Simone frunció el ceño y lo miró. El emperador, el príncipe heredero y otros nobles de alto rango habían estado muy ocupados lidiando con el reciente incidente de la Sociedad Oculta.

Francamente, ahora que la existencia de Simone había sido revelada al mundo y el príncipe heredero había sido anunciado oficialmente, no era bueno ver a Louis reunirse con Simone tan a menudo.

Así que le dijo a Louis que no viniera a menos que surgiera algo especial, pero Louis parecía bastante molesto por eso.

—Pensé que me llamarías al menos una vez. ¡Últimamente, parece que estás buscando a Abel y su grupo más que a mí!

—¡Y qué! Solo trabaja duro en tus deberes.

—Vaya, en serio. Ha pasado un tiempo desde que te vi, pero tus palabras son tan duras.

—¿Quién le dio a alguien que no había visto en mucho tiempo un trabajo que parecía tan peligroso a primera vista?

Louis se rio entre dientes. ¿Quién podría decirle algo así al príncipe heredero?

Si hubiera sido otra persona, habría sido absolutamente imperdonable. Curiosamente, cuando Simone lo hizo, no se sintió nada mal.

Porque sabía que era una señal de amabilidad.

«Y es molesto».

Porque fue a ver a Simone con un buen dolor de cabeza.

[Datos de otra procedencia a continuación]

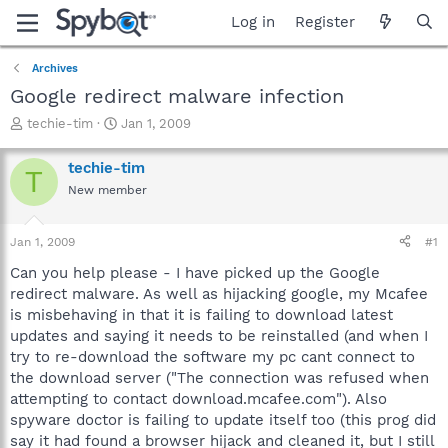
Log in
Register
Archives
Google redirect malware infection
T
S
techie-tim
Jan 1, 2009
h
t
r
a
techie-tim
T
e
r
New member
a
t
d
d
s
a
Jan 1, 2009
#1
t
t
a
e
Can you help please - I have picked up the Google
r
redirect malware. As well as hijacking google, my Mcafee
t
is misbehaving in that it is failing to download latest
e
updates and saying it needs to be reinstalled (and when I
r
try to re-download the software my pc cant connect to
the download server ("The connection was refused when
attempting to contact download.mcafee.com"). Also
spyware doctor is failing to update itself too (this prog did
say it had found a browser hijack and cleaned it, but I still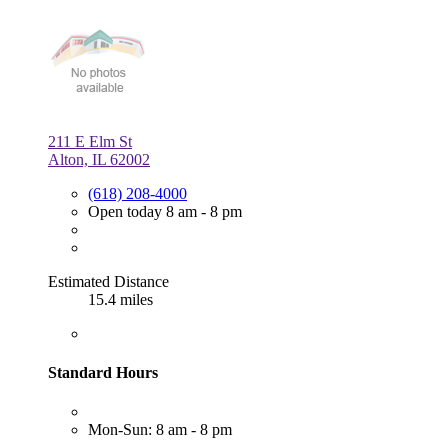
211 E Elm St
Alton, IL 62002
(618) 208-4000
Open today 8 am - 8 pm
Estimated Distance
15.4 miles
Standard Hours
Mon-Sun: 8 am - 8 pm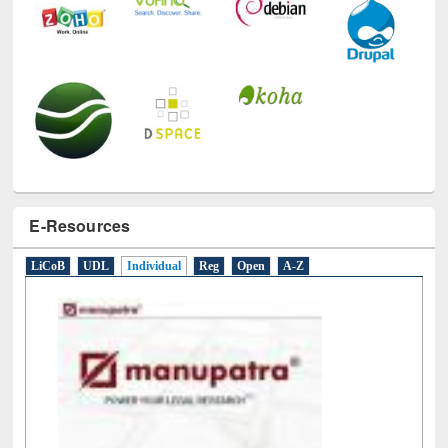
E-Resources
LiCoB
UDL
Individual
Reg
Open
A-Z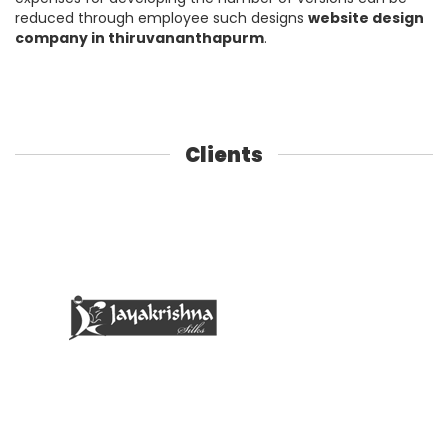
reduced through employee such designs
website design
company in thiruvananthapurm
.
Clients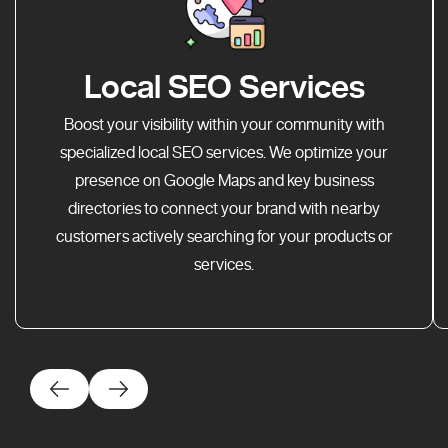
Local SEO Services
Boost your visibility within your community with
specialized local SEO services. We optimize your
presence on Google Maps and key business
directories to connect your brand with nearby
customers actively searching for your products or
services.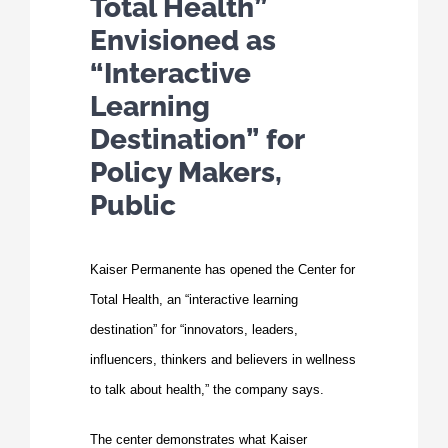
Total Health”
Envisioned as
“Interactive
Learning
Destination” for
Policy Makers,
Public
Kaiser Permanente has opened the
Center for
Total Health
, an “interactive learning
destination” for “innovators, leaders,
influencers, thinkers and believers in wellness
to talk about health,” the company says.
The center demonstrates what Kaiser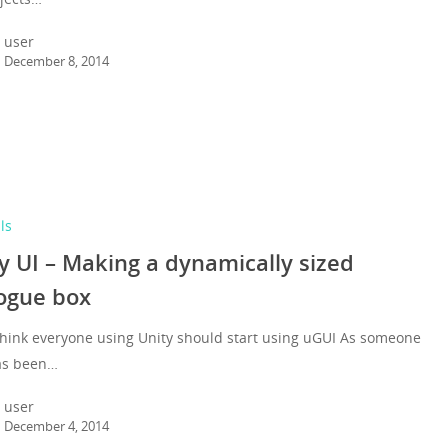
user
December 8, 2014
ls
y UI – Making a dynamically sized
ogue box
think everyone using Unity should start using uGUI As someone
as been…
user
December 4, 2014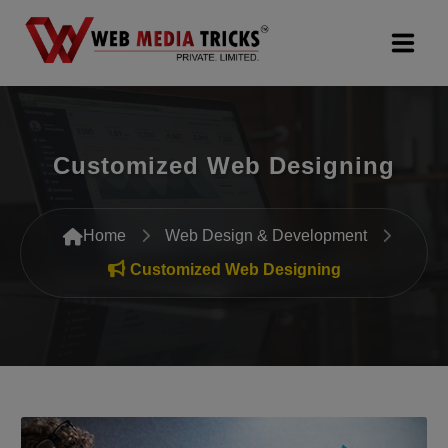
Web Design & Development
Customized Web Designing
Digital Marketing
PR Agency
Home
Web Design & Development
Search Engine Optimization (SEO)
Customized Web Designing
Google Promotion Services
Packages
Company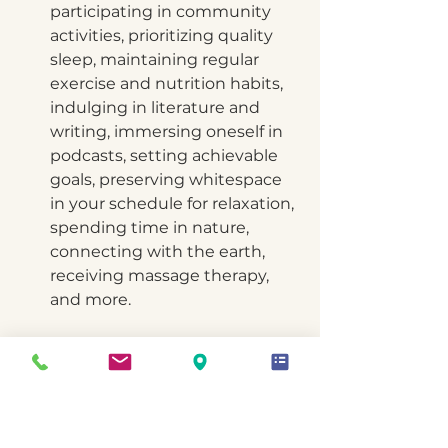
participating in community 
activities, prioritizing quality 
sleep, maintaining regular 
exercise and nutrition habits, 
indulging in literature and 
writing, immersing oneself in 
podcasts, setting achievable 
goals, preserving whitespace 
in your schedule for relaxation, 
spending time in nature, 
connecting with the earth, 
receiving massage therapy, 
and more. 
In a recent episode of my 
business podcast, I had the 
privilege of hearing from an 
individual whose words 
resonated deeply with me.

Louis dijo que entendía e intentó calmar a Simone.

—De todos modos, gracias por responder. No importa cuánto lo piense, no puedo pensar en nadie más que pueda resolver la situación aparte de la heroína del imperio, Simone.

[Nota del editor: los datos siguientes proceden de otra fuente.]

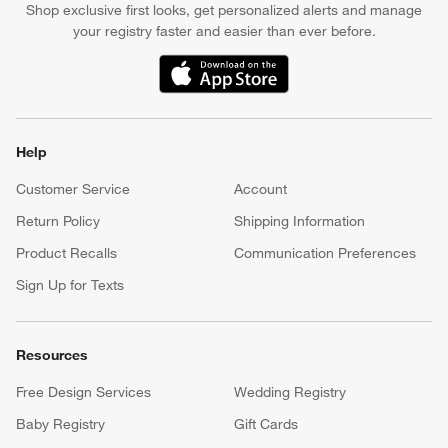
Shop exclusive first looks, get personalized alerts and manage
your registry faster and easier than ever before.
(Opens in new window)
Help
Customer Service
Account
Return Policy
Shipping Information
Product Recalls
Communication Preferences
Sign Up for Texts
Resources
Free Design Services
Wedding Registry
Baby Registry
Gift Cards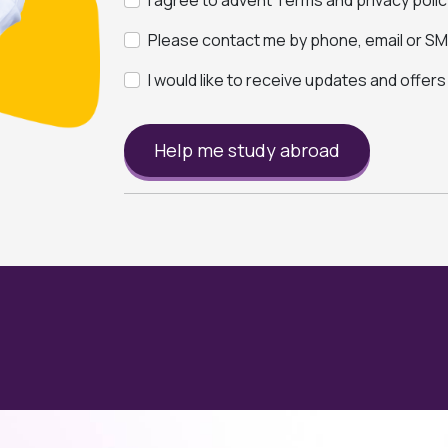
I agree to advent Terms and privacy polic
Please contact me by phone, email or SMS
I would like to receive updates and offer
Help me study abroad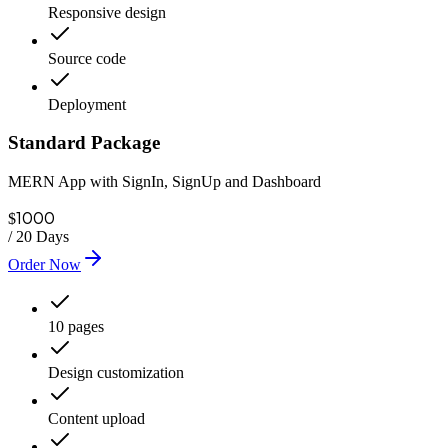
Responsive design
Source code
Deployment
Standard Package
MERN App with SignIn, SignUp and Dashboard
1000
$
/
20 Days
Order Now
10 pages
Design customization
Content upload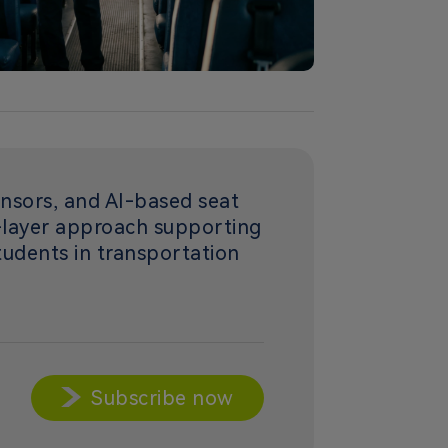
nsors, and AI-based seat
i-layer approach supporting
students in transportation
Subscribe now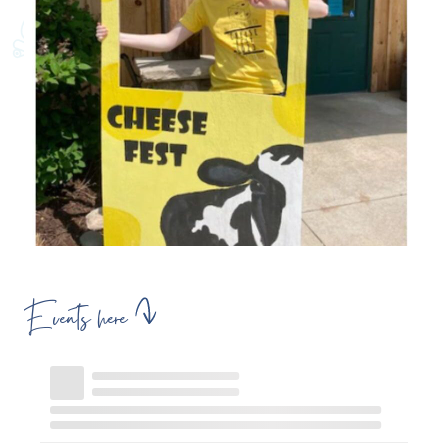
Events here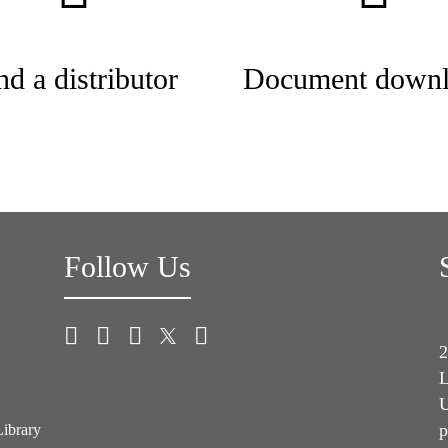
nd a distributor
Document downl
Follow Us
2
L
U
p
Library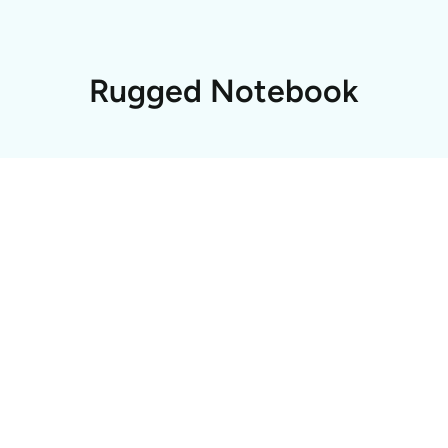
Rugged Notebook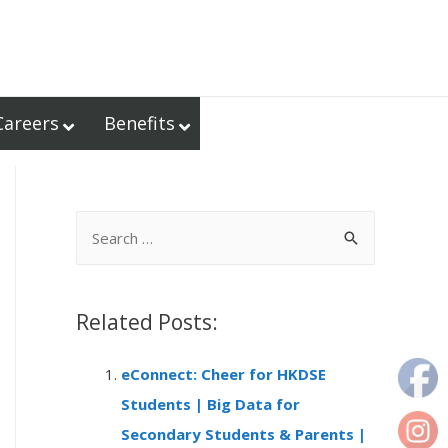
Careers
Benefits
S
e
a
r
Related Posts:
c
eConnect: Cheer for HKDSE
h
Students | Big Data for
f
Secondary Students & Parents |
o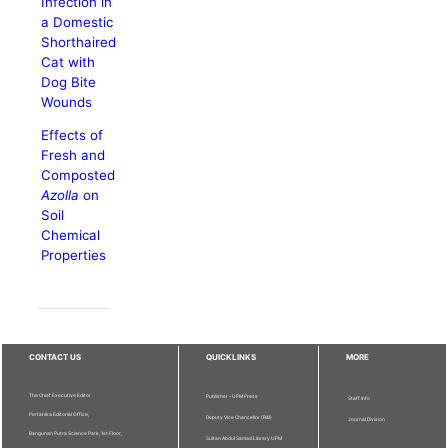
Infection in
a Domestic
Shorthaired
Cat with
Dog Bite
Wounds
Effects of
Fresh and
Composted
Azolla
on
Soil
Chemical
Properties
CONTACT US
QUICKLINKS
MORE
The Chief Executive Editor
Publisher - UPM Press
Staff Info
Pertanika Editorial Office,
Deputy Vice Chancellor (R&I)
Journal Division
Bangunan Putra Science Park, 1st Floor,
Sultan Abdul Samad Library UPM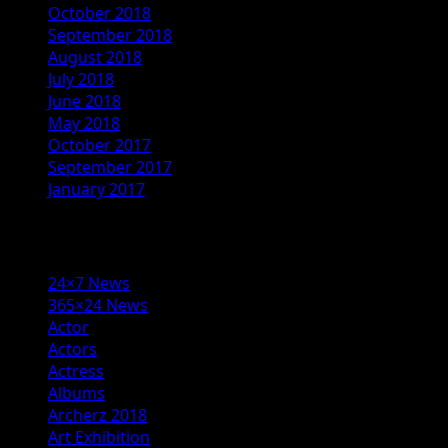
October 2018
September 2018
August 2018
July 2018
June 2018
May 2018
October 2017
September 2017
January 2017
Categories
24×7 News
365×24 News
Actor
Actors
Actress
Albums
Archerz 2018
Art Exhibition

—Como era de esperar de la academia más prestigiosa del Imperio, parece que la familia real está tratando de intervenir y resolver las cosas.

—Sí. Este asunto se considera tan grave que requiere la convocación incluso de nuestra heroína nacional.

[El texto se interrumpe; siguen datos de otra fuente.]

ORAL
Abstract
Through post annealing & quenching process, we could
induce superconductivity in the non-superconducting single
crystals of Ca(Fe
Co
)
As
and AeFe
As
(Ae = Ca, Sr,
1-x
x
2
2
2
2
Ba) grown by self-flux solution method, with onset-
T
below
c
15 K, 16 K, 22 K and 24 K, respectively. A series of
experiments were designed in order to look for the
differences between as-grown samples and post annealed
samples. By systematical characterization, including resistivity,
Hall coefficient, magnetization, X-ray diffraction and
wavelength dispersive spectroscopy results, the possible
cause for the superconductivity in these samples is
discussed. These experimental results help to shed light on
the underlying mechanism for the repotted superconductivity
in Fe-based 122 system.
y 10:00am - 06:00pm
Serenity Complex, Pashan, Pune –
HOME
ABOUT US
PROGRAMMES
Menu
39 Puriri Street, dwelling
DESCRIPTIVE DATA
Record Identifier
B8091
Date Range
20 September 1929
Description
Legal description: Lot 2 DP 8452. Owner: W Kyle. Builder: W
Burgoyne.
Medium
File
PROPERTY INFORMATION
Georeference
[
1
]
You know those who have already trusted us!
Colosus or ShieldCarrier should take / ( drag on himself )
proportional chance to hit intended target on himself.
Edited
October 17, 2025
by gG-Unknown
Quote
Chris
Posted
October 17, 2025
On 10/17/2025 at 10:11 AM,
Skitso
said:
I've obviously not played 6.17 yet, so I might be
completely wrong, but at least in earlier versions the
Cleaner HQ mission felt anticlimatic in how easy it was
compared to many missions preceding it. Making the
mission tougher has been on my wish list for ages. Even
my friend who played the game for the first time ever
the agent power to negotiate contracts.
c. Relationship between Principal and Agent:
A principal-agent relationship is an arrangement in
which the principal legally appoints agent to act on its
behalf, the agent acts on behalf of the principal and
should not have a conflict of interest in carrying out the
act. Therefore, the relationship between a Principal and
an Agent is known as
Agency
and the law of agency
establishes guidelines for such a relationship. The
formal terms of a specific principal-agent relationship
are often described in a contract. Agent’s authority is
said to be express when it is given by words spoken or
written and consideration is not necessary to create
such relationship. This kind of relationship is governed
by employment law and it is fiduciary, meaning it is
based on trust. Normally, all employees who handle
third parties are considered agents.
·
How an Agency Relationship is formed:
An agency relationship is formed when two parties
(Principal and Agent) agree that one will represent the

Los estudiantes de la Academia Presia, es decir, hijos de nobles de alto rango, comenzaron a suicidarse en grandes cantidades en poco tiempo.

Este fue un incidente que realmente revolucionaría el mundo aristocrático.

¿Qué diferenciaba este lugar de una Academia ordinaria?

Era una academia con profundos lazos con la familia imperial, hasta el punto de que no sería extraño decir que es casi una academia bajo la jurisdicción del emperador, y estaba claro que un número significativo de graduados terminaban trabajando como sus colaboradores cercanos.

Así que, naturalmente, no solo los nobles de alto rango, sino también el emperador, no tuvieron más remedio que centrarse en resolver este asunto.

Al final, Simone, la heroína imperial familiarizada con estos extraños fenómenos y con excelentes habilidades para resolver problemas, fue recomendada como el solucionador.

Por supuesto, quien recomendó a Simone fue Louis.

A pesar del tono brusco de Simone, Louis simplemente sonrió con su característica sonrisa radiante y habló.

—Dijiste que necesitabas un alma. ¿Dónde demonios hay tantos rumores extraños como en la Academia? Deséchalos todos. ¿No es ese un trabajo que te confía la familia real? La compensación será considerable. La Academia también demostrará su sinceridad.

—Gracias. Trabajaré duro.

La sonrisa de Louis se iluminó aún más. Había pasado aproximadamente un año desde que comenzó a trabajar como empleado de Simone.

Ahora bien, había una cosa que Louis dominaba para hacer que Simone se moviera por su cuenta: era increíblemente hábil en eso.

 

Athena: El dineroooooo. Jajaja. Me encanta la interacción entre estos dos.